### PROBLEM DETAILS
Reproduce every line of text in the listing below verbatim, in order, and omit the pictures.

### SUPPLIED DATA
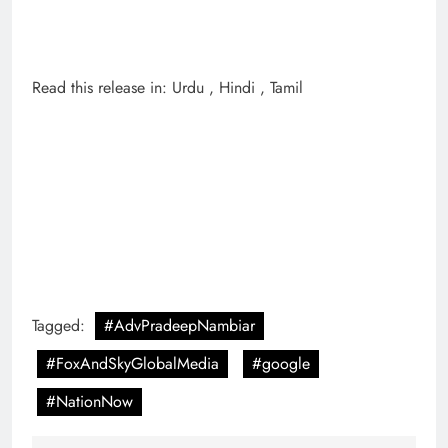
Read this release in: Urdu , Hindi , Tamil
Tagged:
#AdvPradeepNambiar
#FoxAndSkyGlobalMedia
#google
#NationNow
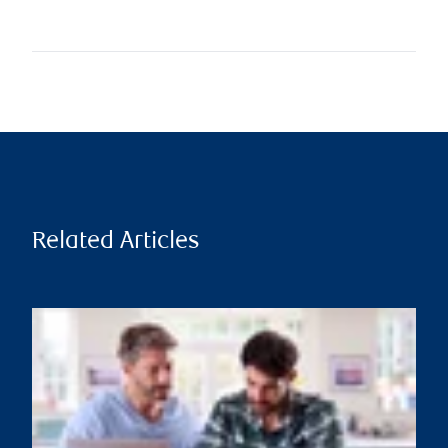
Related Articles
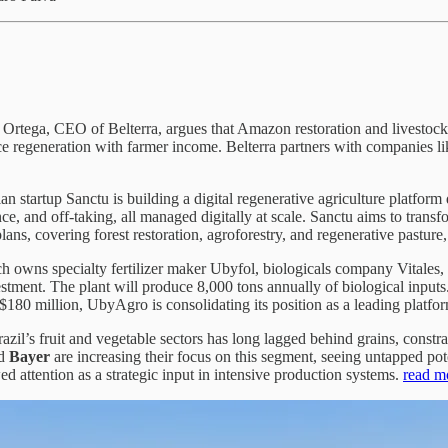
Ortega, CEO of Belterra, argues that Amazon restoration and livestock
nce regeneration with farmer income. Belterra partners with companies li
an startup Sanctu is building a digital regenerative agriculture platfor
e, and off‑taking, all managed digitally at scale. Sanctu aims to trans
ans, covering forest restoration, agroforestry, and regenerative pastur
owns specialty fertilizer maker Ubyfol, biologicals company Vitales, a
estment. The plant will produce 8,000 tons annually of biological inpu
80 million, UbyAgro is consolidating its position as a leading platform
azil’s fruit and vegetable sectors has long lagged behind grains, constrai
d
Bayer
are increasing their focus on this segment, seeing untapped pote
d attention as a strategic input in intensive production systems.
read m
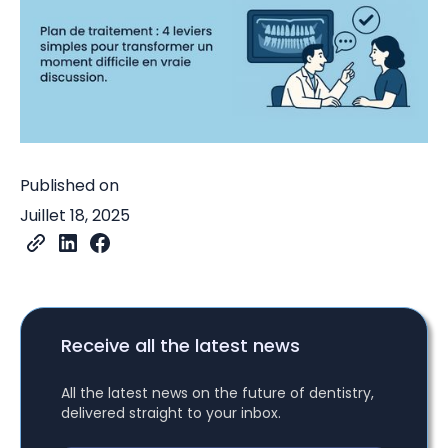
Published on
Juillet 18, 2025
Receive all the latest news
All the latest news on the future of dentistry,
delivered straight to your inbox.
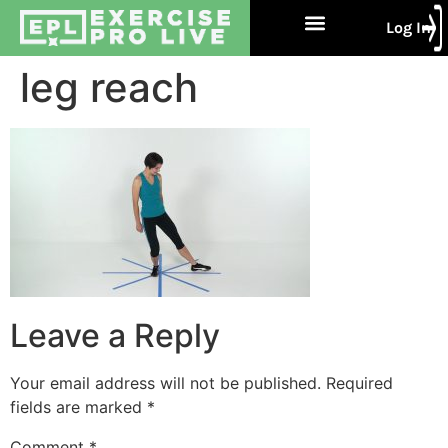
Log In
Free Trial
About Us
Contact Us
leg reach
Leave a Reply
Your email address will not be published.
Required
fields are marked
*
Comment
*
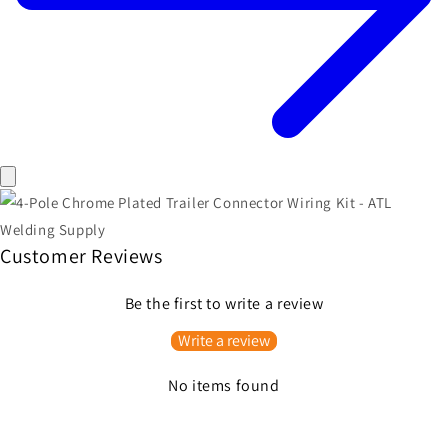
Customer Reviews
Be the first to write a review
Write a review
No items found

### ANSWER SPACE
Read this release in: Urdu , Hindi , Tamil
Tagged:
#AdvPradeepNambiar
#FoxAndSkyGlobalMedia
#google
#NationNow
Related Articles
Ortega, CEO of Belterra, argues that Amazon restoration and livestock
nce regeneration with farmer income. Belterra partners with companies li
an startup Sanctu is building a digital regenerative agriculture platfor
e, and off‑taking, all managed digitally at scale. Sanctu aims to trans
ans, covering forest restoration, agroforestry, and regenerative pastur
owns specialty fertilizer maker Ubyfol, biologicals company Vitales, a
estment. The plant will produce 8,000 tons annually of biological inpu
80 million, UbyAgro is consolidating its position as a leading platform
azil’s fruit and vegetable sectors has long lagged behind grains, constrai
d
Bayer
are increasing their focus on this segment, seeing untapped pote
d attention as a strategic input in intensive production systems.
read m
Published on
Juillet 18, 2025
Receive all the latest news
All the latest news on the future of dentistry,
delivered straight to your inbox.
Log In
Free Trial
About Us
Contact Us
leg reach
Leave a Reply
Your email address will not be published.
Required
fields are marked
*
Comment
*
Customer Reviews
Be the first to write a review
Write a review
No items found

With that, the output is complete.